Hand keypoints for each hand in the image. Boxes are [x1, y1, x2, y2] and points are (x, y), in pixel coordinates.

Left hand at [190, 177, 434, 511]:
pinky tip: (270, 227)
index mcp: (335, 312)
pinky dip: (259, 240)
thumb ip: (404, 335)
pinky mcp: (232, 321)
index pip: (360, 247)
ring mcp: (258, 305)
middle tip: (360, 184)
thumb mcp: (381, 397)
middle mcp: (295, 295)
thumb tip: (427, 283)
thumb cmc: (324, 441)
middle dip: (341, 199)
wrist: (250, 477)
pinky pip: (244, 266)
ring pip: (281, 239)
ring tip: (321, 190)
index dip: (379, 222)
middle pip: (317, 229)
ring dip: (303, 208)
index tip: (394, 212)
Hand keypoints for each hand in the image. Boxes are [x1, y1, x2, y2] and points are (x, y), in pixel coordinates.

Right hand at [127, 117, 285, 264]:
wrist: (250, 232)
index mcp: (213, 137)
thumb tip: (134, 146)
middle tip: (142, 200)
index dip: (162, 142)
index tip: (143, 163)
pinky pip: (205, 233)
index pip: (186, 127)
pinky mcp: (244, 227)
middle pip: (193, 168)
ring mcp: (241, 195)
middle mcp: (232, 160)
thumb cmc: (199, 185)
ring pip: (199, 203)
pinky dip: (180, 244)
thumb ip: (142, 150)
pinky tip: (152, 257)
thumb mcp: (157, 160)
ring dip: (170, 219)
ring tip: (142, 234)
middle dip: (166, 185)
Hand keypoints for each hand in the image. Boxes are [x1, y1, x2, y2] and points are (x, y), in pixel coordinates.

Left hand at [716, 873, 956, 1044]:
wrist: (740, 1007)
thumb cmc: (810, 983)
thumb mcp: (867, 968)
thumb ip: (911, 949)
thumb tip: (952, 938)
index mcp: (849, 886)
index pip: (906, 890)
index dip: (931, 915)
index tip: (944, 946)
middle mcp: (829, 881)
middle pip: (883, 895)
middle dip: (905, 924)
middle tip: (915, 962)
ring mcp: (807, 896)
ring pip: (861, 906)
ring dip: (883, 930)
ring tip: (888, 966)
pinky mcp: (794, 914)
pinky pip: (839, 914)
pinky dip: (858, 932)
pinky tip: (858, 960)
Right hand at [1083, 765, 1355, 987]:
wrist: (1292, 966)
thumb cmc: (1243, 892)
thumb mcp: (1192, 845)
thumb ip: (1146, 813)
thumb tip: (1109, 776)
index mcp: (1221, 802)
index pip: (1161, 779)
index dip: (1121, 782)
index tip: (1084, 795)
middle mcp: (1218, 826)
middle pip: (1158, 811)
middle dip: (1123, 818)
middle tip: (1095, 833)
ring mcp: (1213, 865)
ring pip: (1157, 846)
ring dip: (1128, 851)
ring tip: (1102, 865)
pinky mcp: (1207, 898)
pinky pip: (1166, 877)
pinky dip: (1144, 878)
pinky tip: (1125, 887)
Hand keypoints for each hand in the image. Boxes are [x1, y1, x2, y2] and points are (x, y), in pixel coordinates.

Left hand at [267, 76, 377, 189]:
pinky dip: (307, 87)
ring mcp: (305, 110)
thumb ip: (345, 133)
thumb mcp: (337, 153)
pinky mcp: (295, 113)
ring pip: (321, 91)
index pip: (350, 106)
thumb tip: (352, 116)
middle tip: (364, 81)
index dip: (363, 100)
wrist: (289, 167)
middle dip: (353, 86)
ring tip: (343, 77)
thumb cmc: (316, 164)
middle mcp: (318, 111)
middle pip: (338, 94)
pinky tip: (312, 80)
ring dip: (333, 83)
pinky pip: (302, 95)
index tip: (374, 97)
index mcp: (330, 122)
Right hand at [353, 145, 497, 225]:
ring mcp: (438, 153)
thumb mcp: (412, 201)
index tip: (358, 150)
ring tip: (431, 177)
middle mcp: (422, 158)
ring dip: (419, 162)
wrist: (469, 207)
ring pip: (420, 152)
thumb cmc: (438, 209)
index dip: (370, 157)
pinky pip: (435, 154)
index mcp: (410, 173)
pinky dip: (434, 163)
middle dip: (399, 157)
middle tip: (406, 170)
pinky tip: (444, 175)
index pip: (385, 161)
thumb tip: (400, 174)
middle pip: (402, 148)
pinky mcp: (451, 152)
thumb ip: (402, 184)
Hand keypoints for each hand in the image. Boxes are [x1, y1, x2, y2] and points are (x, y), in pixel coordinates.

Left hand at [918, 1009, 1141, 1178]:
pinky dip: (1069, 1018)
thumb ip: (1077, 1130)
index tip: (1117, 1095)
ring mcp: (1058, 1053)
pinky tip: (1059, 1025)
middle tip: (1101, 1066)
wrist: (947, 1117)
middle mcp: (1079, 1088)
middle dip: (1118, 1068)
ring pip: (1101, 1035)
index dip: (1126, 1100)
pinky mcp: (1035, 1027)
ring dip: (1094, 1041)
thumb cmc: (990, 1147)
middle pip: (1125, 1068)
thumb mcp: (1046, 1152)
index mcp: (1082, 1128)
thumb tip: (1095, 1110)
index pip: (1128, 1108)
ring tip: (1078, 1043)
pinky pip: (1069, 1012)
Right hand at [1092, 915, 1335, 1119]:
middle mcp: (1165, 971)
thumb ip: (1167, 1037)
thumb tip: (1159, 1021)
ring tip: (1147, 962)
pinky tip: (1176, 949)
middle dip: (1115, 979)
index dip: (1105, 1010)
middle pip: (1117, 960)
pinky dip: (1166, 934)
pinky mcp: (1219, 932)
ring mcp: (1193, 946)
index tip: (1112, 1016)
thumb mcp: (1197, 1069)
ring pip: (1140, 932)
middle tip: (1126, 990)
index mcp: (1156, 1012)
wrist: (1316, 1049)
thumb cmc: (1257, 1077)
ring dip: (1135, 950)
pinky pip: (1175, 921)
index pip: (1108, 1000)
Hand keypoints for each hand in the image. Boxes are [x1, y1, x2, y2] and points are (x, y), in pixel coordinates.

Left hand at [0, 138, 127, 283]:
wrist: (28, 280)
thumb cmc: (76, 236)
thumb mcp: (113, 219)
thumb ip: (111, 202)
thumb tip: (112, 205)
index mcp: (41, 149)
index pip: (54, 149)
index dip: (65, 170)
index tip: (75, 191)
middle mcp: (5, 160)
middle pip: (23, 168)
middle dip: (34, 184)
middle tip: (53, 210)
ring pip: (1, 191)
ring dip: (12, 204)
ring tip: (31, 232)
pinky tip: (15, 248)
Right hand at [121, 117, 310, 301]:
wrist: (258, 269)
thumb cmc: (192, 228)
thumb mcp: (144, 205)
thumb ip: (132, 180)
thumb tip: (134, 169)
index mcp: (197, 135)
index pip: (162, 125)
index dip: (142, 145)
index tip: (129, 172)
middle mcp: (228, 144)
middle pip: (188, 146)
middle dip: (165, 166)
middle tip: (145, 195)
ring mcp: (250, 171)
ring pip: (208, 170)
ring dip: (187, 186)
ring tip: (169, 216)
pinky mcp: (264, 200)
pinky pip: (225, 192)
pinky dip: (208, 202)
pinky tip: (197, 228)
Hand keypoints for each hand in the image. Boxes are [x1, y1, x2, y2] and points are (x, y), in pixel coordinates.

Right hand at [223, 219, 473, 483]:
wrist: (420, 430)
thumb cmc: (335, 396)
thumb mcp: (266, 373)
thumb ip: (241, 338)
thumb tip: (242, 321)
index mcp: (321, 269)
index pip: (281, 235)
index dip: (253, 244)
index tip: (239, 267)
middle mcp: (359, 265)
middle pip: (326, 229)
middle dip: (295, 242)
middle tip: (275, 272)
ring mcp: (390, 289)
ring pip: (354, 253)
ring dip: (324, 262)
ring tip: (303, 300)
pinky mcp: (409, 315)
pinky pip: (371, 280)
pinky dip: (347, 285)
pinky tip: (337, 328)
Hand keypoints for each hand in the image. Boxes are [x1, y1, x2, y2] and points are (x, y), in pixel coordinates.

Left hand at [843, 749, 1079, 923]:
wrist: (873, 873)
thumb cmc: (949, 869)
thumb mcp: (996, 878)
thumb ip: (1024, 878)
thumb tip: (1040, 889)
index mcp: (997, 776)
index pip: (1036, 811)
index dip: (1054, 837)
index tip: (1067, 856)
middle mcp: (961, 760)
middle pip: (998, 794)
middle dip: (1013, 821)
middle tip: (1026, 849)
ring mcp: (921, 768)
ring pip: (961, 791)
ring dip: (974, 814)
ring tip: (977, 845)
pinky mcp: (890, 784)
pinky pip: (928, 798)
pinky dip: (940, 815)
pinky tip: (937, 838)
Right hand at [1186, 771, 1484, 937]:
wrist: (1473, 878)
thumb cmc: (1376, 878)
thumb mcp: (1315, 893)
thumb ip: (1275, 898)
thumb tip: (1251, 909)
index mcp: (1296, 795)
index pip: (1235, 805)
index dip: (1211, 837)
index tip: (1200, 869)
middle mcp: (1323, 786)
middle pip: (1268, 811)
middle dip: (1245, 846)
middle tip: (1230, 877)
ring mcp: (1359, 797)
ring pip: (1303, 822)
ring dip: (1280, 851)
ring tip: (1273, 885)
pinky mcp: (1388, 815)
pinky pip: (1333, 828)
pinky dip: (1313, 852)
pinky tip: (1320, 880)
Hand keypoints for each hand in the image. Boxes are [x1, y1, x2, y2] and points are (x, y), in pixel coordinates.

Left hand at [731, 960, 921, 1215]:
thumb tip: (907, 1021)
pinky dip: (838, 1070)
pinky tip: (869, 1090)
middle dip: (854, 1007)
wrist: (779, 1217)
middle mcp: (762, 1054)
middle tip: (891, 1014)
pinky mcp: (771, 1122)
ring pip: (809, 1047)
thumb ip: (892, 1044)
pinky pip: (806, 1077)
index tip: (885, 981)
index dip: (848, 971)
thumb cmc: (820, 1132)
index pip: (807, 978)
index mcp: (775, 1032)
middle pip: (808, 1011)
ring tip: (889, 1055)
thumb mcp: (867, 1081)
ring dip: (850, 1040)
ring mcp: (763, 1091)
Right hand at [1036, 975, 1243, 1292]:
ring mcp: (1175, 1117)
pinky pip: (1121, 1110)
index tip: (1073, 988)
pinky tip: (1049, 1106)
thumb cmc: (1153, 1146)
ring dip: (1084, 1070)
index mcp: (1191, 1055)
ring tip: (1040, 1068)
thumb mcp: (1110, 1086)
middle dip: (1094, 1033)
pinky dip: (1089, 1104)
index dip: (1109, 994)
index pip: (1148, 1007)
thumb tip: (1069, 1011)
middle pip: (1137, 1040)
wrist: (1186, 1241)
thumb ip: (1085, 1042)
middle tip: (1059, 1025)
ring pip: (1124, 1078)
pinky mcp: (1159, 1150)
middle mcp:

----

What is required: Could you return exactly the stretch of the data above that starts at the line with "ring dip: (187, 186)" and ends at the line with "wrist: (420, 430)", both lines included?

Response to this exercise:
ring dip: (187, 186)
ring tip: (169, 216)
pinky mcp: (264, 200)
pinky pip: (225, 192)
pinky dip: (208, 202)
pinky tip: (197, 228)
Hand keypoints for each hand in the image. Boxes are [x1, y1, x2, y2] and points are (x, y), in pixel coordinates.

Right hand at [223, 219, 473, 483]:
wrist: (420, 430)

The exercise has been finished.